More schools chose Cambridge qualifications in India
More schools than ever before chose to teach Cambridge International qualifications this year, with exam entries continuing to rise in India and around the world On Wednesday Cambridge International released the results of its June 2018 exam series to students worldwide, revealing that total entries for Cambridge qualifications have grown by eight per cent internationally on June 2017
Hyderabad: More schools than ever before chose to teach Cambridge International qualifications this year, with exam entries continuing to rise in India and around the world. On Wednesday Cambridge International released the results of its June 2018 exam series to students worldwide, revealing that total entries for Cambridge qualifications have grown by eight per cent internationally on June 2017. There has also been a six per cent growth in the number of schools internationally which offer Cambridge programmes.
Globally, over half a million students took Cambridge IGCSE, O Level and International AS & A Level exams this year and will now be planning their next steps into further education or the world of work.
In India, over 300 schools made over 75,000 entries for Cambridge IGCSE and International AS & A Level qualifications in 2017/18 – a 10 per cent increase on last year and 49 per cent increase over the past five years. In the June series this year, the most popular Cambridge IGCSE subjects in India are First Language English (Oral), Physics and Chemistry. The most popular Cambridge International AS & A Level subjects in India are Mathematics, English Language and Physics.

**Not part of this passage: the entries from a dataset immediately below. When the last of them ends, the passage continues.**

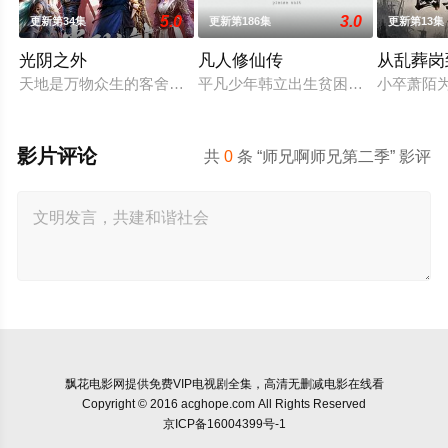
5.0
3.0
更新第34集
更新第186集
更新第13集
光阴之外
凡人修仙传
从乱葬岗
天地是万物众生的客舍，光阴是古往今来的过客。残面张开诡异
平凡少年韩立出生贫困，为了让家人
小卒萧陌
影片评论
共
0
条 “师兄啊师兄第二季” 影评
飘花电影网
提供免费VIP电视剧全集，高清无删减电影在线看
Copyright © 2016 acghope.com All Rights Reserved
京ICP备16004399号-1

Over the past five years Cambridge International has seen a combined global growth of 15 percent in entries for Cambridge IGCSE and Cambridge International AS & A Level. This year Cambridge International AS & A Level entries rose by seven percent globally and the top five most popular subjects remain the same - Maths, the sciences and Economics. Cambridge IGCSE continues to be the world’s most popular international curriculum for 14 to 16 year olds, with entries increasing by seven per cent internationally this year.
Cambridge International has also seen a significant increase in the number of younger students now studying Cambridge programmes. Entries for Cambridge Primary Checkpoint tests grew by 12 per cent this year, and Cambridge Lower Secondary Checkpoint tests increased by five per cent. Ruchira Ghosh, Regional Director, South Asia, Cambridge International said: “International curriculum is gaining prominence in India and Cambridge International is the most popular provider, with over 420 schools offering Cambridge programmes.
“Indian parents and students are responding positively to the choice of subjects that Cambridge International offers, and our approaches to teaching and learning. Unique subjects like Cambridge Global Perspectives, which nurtures critical thinking, research and collaboration skills through the study of global issues, are also becoming more popular. I would like to take this opportunity to congratulate all the students on their results today and to thank all of their teachers and parents for their relentless support.”
Speaking about the reason why his school chose to teach the Cambridge International curriculum, Bipin Pote, Director, The Cambria International School, Mumbai said: “Most of today's students will end up doing jobs that we haven't even heard about yet. Cambridge International curriculum prepares students for this future. We opted for Cambridge International purely because it is a child friendly and holistic curriculum. A broad, balanced and cohesive curriculum, like that offered by Cambridge, is essential in our opinion Parents today want their children to get international exposure from an early age. Cambridge International provides that with programmes from primary years onwards.”
Satish Jayarajan, Principal and Higher Education Advisor, Mallya Aditi International School, Bengaluru said: “Cambridge syllabuses set up numerous opportunities for learners, both students and teachers, to do some of what is involved in lifelong learning. It will be the outcome of choices that both students and teachers make. Students must be accepting of the fact that grades, while important, do not automatically translate into real learning.